In 2021, Hawaii Senator Mazie Hirono introduced the Judiciary Accountability Act. The bill, which died in committee in 2022, would have granted judicial branch employees civil rights and employee protections — including whistleblower protections  — and established a commission to oversee a program to prevent misconduct. It also would have created an office to create training programs and oversee reporting systems.

Representative Hank Johnson, who introduced a companion bill that met a similar fate in the House, said he plans to reintroduce it in the coming weeks and hopes to garner bipartisan support.

“Although the federal judiciary claims to self-police these issues, scandal after scandal has shown this is simply not true,” he said during a Sept. 9 roundtable discussion at Congress.

The judiciary made changes to its internal policiesin 2019 following the #MeToo movement and the downfall of renowned U.S. Circuit Judge Alex Kozinski. The Ninth Circuit judge came under scrutiny for emailing law clerks and colleagues sexually explicit jokes in 2008, and though judicial misconduct investigations were opened against him, continued serving as a federal judge. He resigned in 2017 after law clerks went public with new allegations that he made explicit comments and showed them pornography at work.

In July, U.S. District Judge Joshua Kindred resigned in Alaska after an internal investigation found that he treated his law clerks in an abusive and hostile manner. He also had a sexual relationship with one of his clerks, the council found, and lied to the chief judge about that relationship.

“Judge Kindred’s misconduct was pervasive and abusive, constituted sexual harassment, and fostered a hostile work environment that took a personal and professional toll on multiple clerks,” the investigating judicial council wrote.

Had he not resigned, the council’s only other recourse for removing him would have been recommending impeachment.

The judiciary as a whole lacks the ability to unseat a judge based on bad behavior. Although fellow judges may conduct other disciplinary actions, only Congress can remove a judge, through the impeachment process.

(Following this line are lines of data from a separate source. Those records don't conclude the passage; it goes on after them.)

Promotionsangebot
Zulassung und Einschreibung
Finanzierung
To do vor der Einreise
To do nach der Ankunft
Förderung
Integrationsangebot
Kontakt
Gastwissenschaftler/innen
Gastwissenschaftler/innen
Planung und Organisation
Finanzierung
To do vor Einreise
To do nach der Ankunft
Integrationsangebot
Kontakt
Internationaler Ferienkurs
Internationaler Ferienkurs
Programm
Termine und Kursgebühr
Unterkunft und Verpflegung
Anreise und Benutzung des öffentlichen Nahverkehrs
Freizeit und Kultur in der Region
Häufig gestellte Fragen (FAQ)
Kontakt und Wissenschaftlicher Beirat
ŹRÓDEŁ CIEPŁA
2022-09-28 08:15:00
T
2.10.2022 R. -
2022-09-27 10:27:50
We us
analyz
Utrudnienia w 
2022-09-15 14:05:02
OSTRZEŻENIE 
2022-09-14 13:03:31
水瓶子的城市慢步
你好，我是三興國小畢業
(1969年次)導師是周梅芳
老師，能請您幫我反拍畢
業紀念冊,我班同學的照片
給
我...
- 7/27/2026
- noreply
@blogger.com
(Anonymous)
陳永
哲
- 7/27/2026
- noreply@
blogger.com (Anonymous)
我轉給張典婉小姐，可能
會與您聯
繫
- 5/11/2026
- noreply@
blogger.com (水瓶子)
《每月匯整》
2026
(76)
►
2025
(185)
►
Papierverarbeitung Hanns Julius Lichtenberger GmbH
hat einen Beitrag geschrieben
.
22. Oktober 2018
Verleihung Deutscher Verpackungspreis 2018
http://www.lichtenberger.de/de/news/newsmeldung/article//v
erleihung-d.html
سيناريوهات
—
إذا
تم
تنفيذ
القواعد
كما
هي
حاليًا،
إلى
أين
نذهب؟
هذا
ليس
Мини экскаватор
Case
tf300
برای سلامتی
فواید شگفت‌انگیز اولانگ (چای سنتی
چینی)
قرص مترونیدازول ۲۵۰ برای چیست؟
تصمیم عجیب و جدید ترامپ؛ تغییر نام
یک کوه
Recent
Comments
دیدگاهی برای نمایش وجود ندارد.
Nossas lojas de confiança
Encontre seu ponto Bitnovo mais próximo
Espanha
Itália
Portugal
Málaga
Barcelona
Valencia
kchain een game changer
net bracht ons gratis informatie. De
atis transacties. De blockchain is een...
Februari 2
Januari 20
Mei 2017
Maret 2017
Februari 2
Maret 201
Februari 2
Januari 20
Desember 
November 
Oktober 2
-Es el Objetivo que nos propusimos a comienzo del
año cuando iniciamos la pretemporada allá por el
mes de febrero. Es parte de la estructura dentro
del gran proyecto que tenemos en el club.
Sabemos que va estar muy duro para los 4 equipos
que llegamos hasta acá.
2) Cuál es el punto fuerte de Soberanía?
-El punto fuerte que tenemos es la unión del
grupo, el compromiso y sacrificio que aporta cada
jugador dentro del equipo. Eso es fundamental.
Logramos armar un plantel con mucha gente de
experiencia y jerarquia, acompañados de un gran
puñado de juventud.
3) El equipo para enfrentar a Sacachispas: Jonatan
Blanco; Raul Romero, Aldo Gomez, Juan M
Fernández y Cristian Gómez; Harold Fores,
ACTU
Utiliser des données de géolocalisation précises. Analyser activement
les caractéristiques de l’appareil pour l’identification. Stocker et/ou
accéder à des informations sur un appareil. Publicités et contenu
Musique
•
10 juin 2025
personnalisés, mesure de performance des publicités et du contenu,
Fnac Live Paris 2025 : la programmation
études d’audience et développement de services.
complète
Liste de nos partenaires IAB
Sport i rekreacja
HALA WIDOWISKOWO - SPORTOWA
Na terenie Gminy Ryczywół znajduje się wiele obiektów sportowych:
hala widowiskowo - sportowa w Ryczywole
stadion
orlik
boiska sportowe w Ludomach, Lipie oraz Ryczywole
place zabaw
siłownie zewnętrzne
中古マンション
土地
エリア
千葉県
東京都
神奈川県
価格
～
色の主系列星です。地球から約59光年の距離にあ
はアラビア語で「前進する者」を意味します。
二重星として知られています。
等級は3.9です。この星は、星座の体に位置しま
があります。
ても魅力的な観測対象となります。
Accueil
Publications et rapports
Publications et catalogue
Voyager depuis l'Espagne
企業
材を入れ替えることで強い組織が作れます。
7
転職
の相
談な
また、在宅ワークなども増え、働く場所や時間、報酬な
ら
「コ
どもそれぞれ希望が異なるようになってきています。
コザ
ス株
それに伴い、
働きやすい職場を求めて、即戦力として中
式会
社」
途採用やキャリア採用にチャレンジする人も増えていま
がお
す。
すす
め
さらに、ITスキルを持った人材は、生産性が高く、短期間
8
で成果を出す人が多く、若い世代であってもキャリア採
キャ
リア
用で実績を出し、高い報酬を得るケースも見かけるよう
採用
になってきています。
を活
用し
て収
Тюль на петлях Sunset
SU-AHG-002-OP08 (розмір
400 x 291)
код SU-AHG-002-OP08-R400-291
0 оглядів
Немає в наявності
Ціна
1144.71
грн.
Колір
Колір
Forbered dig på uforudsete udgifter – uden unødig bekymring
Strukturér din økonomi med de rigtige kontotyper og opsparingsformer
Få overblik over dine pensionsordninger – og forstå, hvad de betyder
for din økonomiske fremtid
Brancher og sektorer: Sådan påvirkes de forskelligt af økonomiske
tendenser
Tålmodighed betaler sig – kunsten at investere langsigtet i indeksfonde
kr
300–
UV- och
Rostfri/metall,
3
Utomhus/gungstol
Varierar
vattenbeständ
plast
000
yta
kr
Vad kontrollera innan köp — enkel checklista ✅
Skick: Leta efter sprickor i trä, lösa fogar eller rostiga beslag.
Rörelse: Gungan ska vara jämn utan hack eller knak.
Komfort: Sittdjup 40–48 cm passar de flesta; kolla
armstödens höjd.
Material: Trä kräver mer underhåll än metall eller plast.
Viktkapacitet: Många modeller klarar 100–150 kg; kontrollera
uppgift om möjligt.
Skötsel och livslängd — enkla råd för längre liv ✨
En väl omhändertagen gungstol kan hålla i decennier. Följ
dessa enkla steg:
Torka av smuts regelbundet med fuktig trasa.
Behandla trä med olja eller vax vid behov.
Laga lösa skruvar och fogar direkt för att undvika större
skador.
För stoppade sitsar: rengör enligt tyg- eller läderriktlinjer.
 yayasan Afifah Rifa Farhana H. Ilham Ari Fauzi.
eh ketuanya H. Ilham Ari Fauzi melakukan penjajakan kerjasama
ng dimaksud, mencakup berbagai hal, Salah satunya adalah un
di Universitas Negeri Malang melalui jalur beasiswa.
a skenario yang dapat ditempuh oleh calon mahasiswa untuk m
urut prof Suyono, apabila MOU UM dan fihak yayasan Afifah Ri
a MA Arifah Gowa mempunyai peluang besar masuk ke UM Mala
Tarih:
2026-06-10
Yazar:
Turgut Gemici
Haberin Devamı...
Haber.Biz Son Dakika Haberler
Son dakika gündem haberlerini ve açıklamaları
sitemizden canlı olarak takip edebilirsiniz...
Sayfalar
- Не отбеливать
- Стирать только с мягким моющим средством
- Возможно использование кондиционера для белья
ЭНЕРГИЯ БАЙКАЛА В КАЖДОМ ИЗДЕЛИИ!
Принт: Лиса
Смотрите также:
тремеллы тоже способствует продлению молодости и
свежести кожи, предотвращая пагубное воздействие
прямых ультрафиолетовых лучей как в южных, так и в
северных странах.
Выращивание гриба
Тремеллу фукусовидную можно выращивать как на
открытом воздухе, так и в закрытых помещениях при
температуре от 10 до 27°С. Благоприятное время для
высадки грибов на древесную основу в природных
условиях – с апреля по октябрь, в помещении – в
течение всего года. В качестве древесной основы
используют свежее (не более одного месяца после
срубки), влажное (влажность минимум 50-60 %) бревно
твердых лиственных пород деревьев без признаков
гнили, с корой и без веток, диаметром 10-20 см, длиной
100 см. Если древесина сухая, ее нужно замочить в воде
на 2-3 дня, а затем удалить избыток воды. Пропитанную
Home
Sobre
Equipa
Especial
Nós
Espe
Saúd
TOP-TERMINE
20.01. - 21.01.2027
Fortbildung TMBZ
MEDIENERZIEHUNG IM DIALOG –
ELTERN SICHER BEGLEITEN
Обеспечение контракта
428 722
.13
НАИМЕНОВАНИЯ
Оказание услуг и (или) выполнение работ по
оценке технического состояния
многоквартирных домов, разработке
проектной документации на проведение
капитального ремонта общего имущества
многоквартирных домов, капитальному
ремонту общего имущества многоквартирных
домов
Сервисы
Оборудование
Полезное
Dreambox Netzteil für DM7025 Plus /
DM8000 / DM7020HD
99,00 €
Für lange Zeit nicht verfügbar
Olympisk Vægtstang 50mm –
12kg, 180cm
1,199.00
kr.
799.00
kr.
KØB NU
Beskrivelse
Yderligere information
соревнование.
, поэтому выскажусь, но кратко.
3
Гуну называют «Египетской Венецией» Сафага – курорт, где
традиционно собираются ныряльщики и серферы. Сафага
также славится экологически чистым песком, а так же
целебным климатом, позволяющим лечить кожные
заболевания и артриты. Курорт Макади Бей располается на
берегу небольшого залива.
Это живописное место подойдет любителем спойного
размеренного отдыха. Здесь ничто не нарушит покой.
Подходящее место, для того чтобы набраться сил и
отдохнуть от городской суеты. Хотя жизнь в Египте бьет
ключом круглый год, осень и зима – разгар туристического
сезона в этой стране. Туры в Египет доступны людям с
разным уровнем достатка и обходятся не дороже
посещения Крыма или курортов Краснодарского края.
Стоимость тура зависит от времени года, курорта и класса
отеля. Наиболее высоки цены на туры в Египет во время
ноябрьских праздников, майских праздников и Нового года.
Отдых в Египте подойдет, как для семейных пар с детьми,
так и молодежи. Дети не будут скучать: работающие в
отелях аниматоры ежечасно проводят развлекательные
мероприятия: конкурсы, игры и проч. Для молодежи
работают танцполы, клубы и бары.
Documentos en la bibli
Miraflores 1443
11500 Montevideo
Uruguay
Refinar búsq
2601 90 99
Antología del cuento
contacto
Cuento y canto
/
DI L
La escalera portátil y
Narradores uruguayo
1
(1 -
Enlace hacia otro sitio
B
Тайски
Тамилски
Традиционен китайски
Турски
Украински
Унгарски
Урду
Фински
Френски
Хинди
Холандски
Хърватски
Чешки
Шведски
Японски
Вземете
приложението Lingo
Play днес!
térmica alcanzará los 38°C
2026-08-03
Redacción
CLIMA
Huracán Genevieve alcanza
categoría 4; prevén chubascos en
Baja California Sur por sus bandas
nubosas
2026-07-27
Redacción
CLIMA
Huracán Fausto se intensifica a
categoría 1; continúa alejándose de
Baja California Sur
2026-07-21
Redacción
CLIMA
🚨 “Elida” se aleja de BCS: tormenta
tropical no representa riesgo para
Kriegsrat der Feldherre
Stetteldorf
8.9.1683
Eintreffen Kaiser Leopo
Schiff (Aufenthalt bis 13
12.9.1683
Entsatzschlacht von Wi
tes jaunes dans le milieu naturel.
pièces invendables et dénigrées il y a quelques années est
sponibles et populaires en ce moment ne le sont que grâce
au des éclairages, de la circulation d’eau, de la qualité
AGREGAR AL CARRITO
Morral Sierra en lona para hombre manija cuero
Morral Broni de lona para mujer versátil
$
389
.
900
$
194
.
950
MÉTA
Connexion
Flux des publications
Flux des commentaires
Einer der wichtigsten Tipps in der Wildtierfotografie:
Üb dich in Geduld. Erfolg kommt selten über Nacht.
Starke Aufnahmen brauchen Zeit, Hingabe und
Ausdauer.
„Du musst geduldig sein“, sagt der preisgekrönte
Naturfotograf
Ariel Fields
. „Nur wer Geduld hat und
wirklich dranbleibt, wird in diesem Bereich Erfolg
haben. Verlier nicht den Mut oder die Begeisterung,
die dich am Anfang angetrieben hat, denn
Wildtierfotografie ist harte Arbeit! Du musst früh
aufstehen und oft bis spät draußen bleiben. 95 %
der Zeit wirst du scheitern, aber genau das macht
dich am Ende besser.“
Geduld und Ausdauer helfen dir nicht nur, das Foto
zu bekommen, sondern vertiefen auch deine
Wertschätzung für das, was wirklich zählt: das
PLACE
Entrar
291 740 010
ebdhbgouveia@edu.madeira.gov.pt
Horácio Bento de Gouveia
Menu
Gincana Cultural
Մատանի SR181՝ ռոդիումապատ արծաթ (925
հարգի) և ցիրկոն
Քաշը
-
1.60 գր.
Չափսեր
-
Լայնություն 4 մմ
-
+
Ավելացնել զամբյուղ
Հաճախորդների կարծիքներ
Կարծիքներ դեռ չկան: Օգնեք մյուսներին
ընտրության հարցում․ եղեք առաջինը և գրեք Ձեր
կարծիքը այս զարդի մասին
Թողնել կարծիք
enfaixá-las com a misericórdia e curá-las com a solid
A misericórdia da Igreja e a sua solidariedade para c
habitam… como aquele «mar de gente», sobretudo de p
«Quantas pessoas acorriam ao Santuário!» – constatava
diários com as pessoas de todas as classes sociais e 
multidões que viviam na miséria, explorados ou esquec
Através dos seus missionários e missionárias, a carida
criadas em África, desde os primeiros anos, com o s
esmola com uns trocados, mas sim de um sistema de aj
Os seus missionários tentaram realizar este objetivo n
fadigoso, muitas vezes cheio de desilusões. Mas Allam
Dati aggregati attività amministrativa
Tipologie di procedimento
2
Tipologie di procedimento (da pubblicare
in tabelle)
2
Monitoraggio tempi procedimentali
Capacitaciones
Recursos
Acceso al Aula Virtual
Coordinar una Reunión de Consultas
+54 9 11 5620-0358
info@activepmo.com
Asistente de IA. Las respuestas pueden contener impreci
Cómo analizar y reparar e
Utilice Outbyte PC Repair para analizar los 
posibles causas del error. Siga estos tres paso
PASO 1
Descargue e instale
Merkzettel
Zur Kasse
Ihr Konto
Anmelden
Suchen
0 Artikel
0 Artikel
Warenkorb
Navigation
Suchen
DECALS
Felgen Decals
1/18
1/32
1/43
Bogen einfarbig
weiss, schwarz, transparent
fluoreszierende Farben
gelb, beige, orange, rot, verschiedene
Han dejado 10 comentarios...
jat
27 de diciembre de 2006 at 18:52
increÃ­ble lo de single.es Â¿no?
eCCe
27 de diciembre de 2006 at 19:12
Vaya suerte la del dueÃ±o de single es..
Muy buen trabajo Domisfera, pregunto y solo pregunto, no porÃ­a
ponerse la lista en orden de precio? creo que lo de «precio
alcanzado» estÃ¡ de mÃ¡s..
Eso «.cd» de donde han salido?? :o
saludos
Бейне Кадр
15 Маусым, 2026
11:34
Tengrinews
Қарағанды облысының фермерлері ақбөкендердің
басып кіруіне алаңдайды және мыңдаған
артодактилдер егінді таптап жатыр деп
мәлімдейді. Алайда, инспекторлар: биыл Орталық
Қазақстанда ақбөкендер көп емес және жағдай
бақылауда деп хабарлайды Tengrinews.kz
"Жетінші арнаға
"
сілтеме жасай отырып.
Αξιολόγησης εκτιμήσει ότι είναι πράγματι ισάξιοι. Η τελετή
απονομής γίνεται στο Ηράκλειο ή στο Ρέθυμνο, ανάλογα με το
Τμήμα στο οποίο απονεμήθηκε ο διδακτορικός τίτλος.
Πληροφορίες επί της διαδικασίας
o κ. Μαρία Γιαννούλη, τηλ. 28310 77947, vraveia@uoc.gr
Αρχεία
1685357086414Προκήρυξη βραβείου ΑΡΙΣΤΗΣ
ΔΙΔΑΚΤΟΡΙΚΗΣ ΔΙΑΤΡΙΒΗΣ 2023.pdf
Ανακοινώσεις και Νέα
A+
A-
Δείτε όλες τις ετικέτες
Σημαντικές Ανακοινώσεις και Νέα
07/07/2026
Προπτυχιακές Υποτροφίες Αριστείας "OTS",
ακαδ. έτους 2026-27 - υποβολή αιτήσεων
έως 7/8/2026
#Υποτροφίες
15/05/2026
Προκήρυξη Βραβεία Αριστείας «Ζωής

Ally Coll is the founder of the Purple Method, a company that works with employers to improve harassment prevention policies and training. She worked with lawmakers to draft the Congressional Accountability Reform Act, which expanded protections against sexual harassment for Congressional staff to include unpaid staff and interns.

When Coll was 18 years old she was sexually harassed while working as a Congressional intern, and did not have civil rights protections under federal law.

Coll thinks the path forward for judiciary employees is the Judicial Accountability Act. The judiciary has resisted legislation, she said, despite the fact that civil remedies would return to the courts’ jurisdiction.

“That doesn’t take away the need for there to be still civil rights statutes that give people the right to sue in case those processes fail,” she said.

Granting court employees the ability to sue when the process goes wrong gives them recourse, and also incentives their employer to resolve problems before they escalate, she said. Judges have recognized the need for external accountability in the private sector, but not when it comes to federal judiciary employees, and so employees are left without options, the fate of their outcome completely in the hands of their employers.

“It does feel sometimes like both the judiciary and lawmakers need more proof of the problem before they’re willing to act on it,” Coll said. “And yet, there’s so much evidence out there that this is a problem in the judiciary.”

Benjamin S. Weiss in Washington contributed to this report.